MOORE, MOORE, MOORE
Review: Fahrenheit 11/9 is a lukewarm takedown of Trump
Movie Review
Director | Michael Moore | |
Written By | Michael Moore | |
Starring | Michael Moore | |
Release | 21 SEP (US) 19 OCT (UK) Certificate 15 |
Ali Gray
31st October 2018
There are ambitious movies, there are overly-ambitious movies, and then there are 'Let's tell the story of Donald Trump' movies. By now it should be pretty clear that the tall tales of the Trump presidency cannot be adequately covered in a single documentary - we're surely in 'multi-season HBO mini-series' territory - but Michael Moore has attempted to document Chapter 1 of The Donald Trump Story, the story of the American dream turned into a waking nightmare, handily prefaced here with a perfectly succinct and necessary question: "How the fuck did this happen?"
Moore's passion for the form is still evident, but he feels out of his depth here, frequently resorting to topics that have served him well in the past: corruption at a local level. Fahrenheit 11/9 is not entirely devoted to Trump - large sections of the movie switch focus from Washington to Moore's native city of Flint, Michigan, who have not had drinkable public water for four years. Moore attempts to draw parallels between Flint's water situation - an honestly horrifying act of flagrant government corruption - and Trump's ascendancy, but the connections are not expanded on further than 'this rich white asshole got away with this bullshit here, so why wouldn't this other rich white asshole also get away with other bullshit'. It's a subject that is clearly personal to Moore's heart, and the Flint sections see the director on form that suggests there's still fire in his belly, but this feels like a separate movie.
When he does orbit Planet Trump, Moore struggles to find anything that hasn't already been said about Literally The Worst Man In The World - there's nothing here that punctures the thickening numbness that's enveloping us all. It's all well presented and incisive enough, but if you stay informed - because how could you not these days? - then you probably already follow two dozen Michael Moores on Twitter, and there is no shortage of skidmark-laden dirty laundry for them to air. Netflix shows like Dirty Money sift through his financial connections, newspapers dive into his taxes, tabloids lay bare his affairs: a feature film documentary just doesn't cut through the noise like it used to in the era of Bowling For Columbine. Tellingly, Trump himself hasn't even bothered to publicly berate Michael Moore on Twitter, which should tell you exactly how unconcerned he is about the film's content.

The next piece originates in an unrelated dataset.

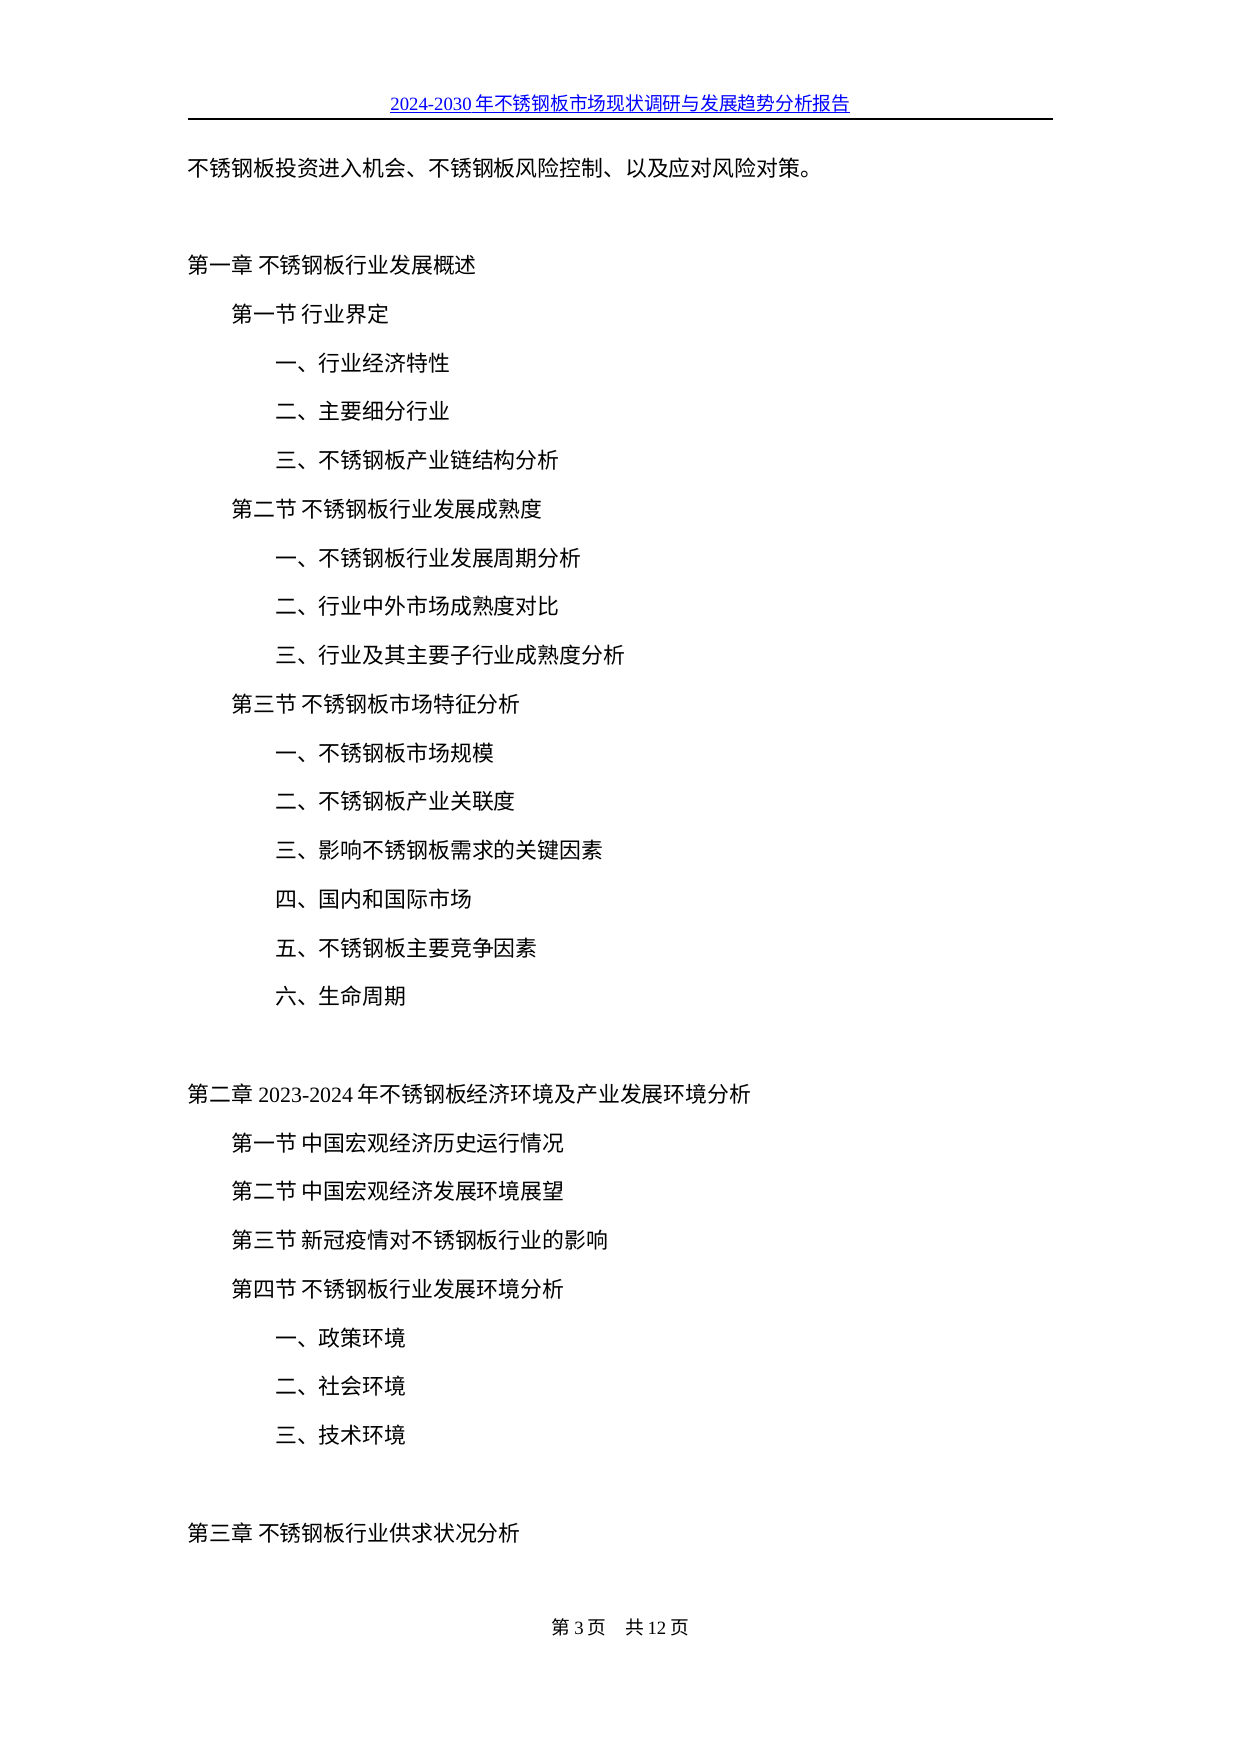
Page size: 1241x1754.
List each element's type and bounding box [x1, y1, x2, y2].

text [187, 150, 1053, 1548]
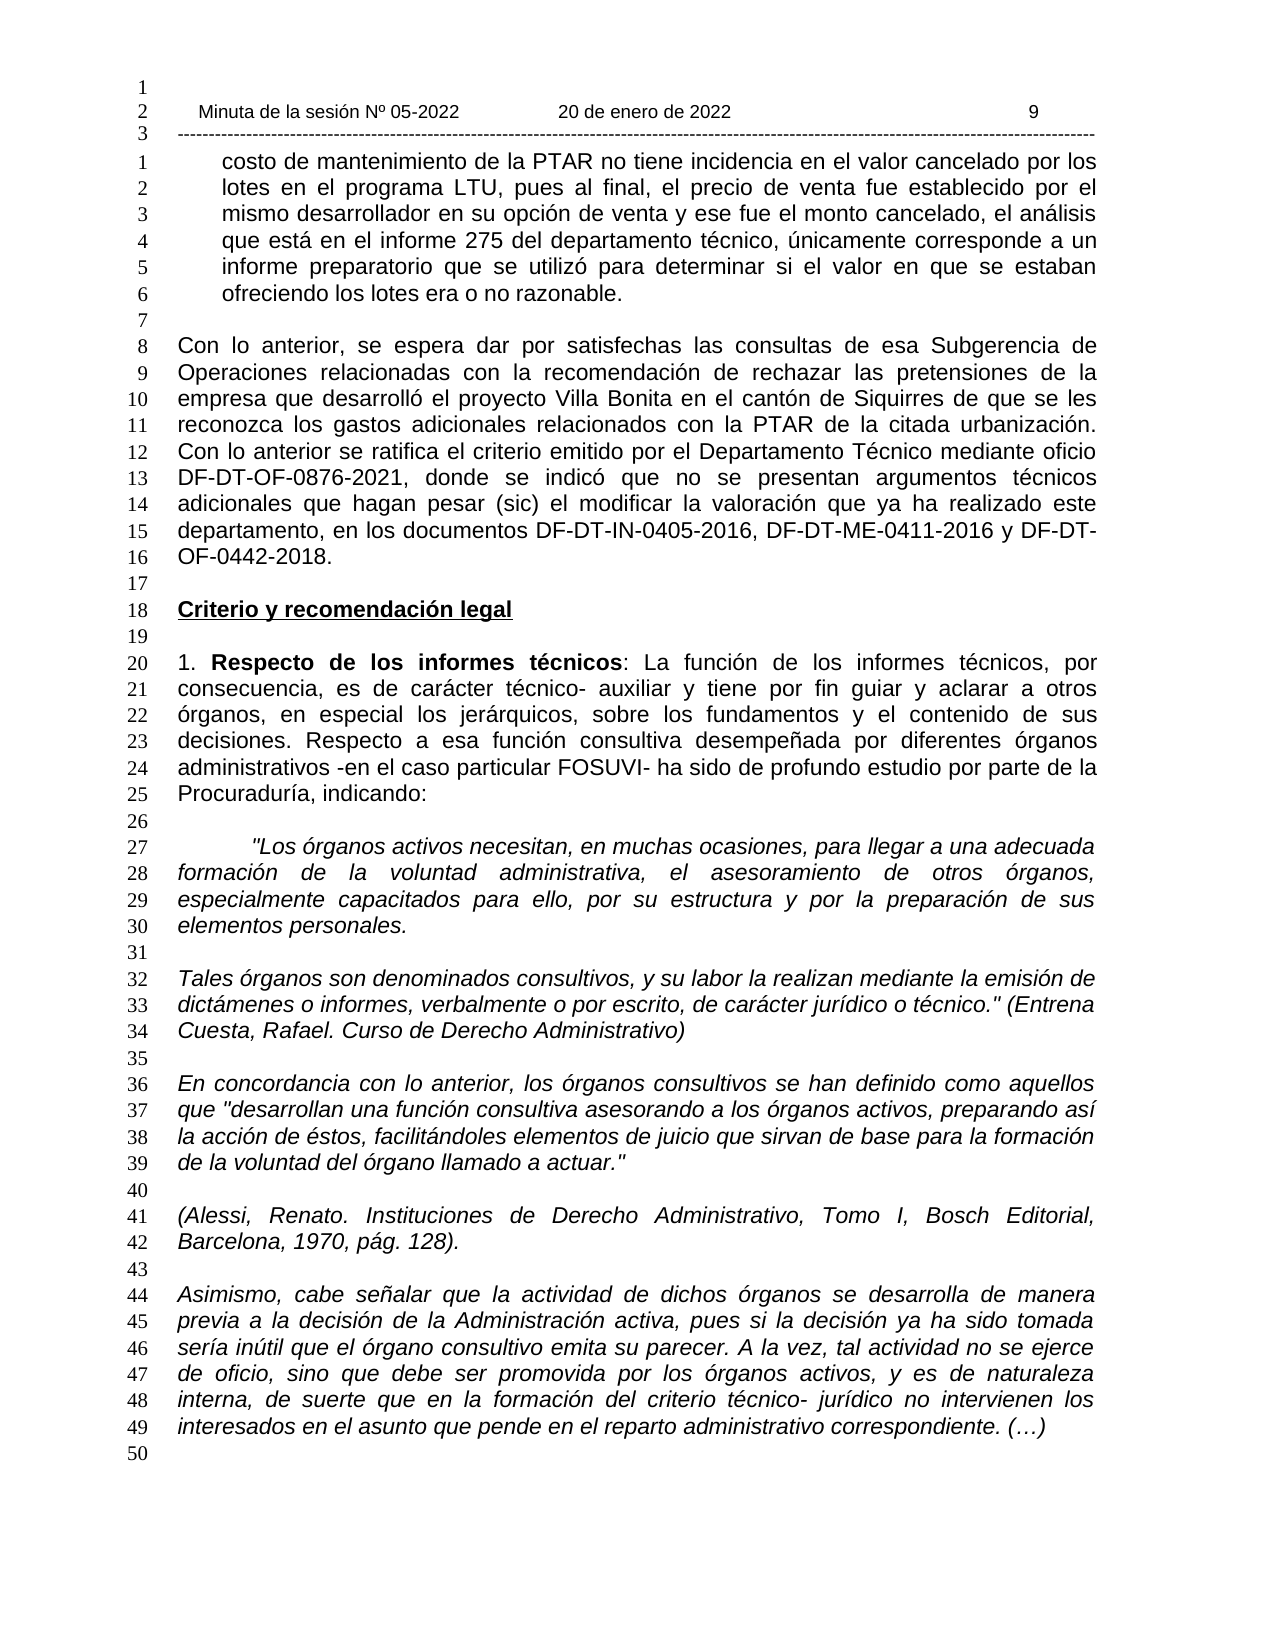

So: there's no mention of his taxes, there's no mention of the 19 credible sexual abuse claims against him, nothing about the porn star he fucked and paid off while his wife was home with his newborn baby, nothing on Charlottesville save for a few montages, no heat on Paul Ryan or Mitch McConnell or any of the gutless GOP cronies that prop him up, very little on Steve Bannon or Jared Kushner or Paul Manafort or Michael Flynn, or Don Jr for that matter, and there's not much more than a single joke about Russian collusion. There are, however, jibes at Obama and Hillary and the DNC in what feels like a misguided attempt at even-handedness, although that is not to say I am disputing their accuracy (the stuff about Bernie Sanders getting shafted by West Virginia despite winning all 55 counties is particularly galling, but again: different movie).
Moore does find time to offer slim hope courtesy of young Democrats like Alexandria Ocasio-Cortez and her fellow grass-roots socialist campaigners, like the incredible Parkland kids, lobbying harder and effecting more change than politicians three times their age. The film's cast of characters is huge, introducing a few new faces like the ex-Marine mayoral candidate who is constantly itching for a "fist fight out in the street", yet it still feels unsubstantial as a body of work. Fahrenheit 11/9 does not tell the full story - because, honestly, how could it? It doesn't pull its punches - there is a quite literal Hitler parallel in its closing stages - but it feels like precious few of them land - and if you're anything like me, you're still dreaming of the knockout blow.
Additional observations
- I was preoccupied throughout this entire film thinking about what the defining movie chronicling the Trump era will be. Not apropos of nothing, I miss Philip Seymour Hoffman.
- I had to choose between a screening of this, or a showing of Venom. I'm still not sure which film would have made me angrier.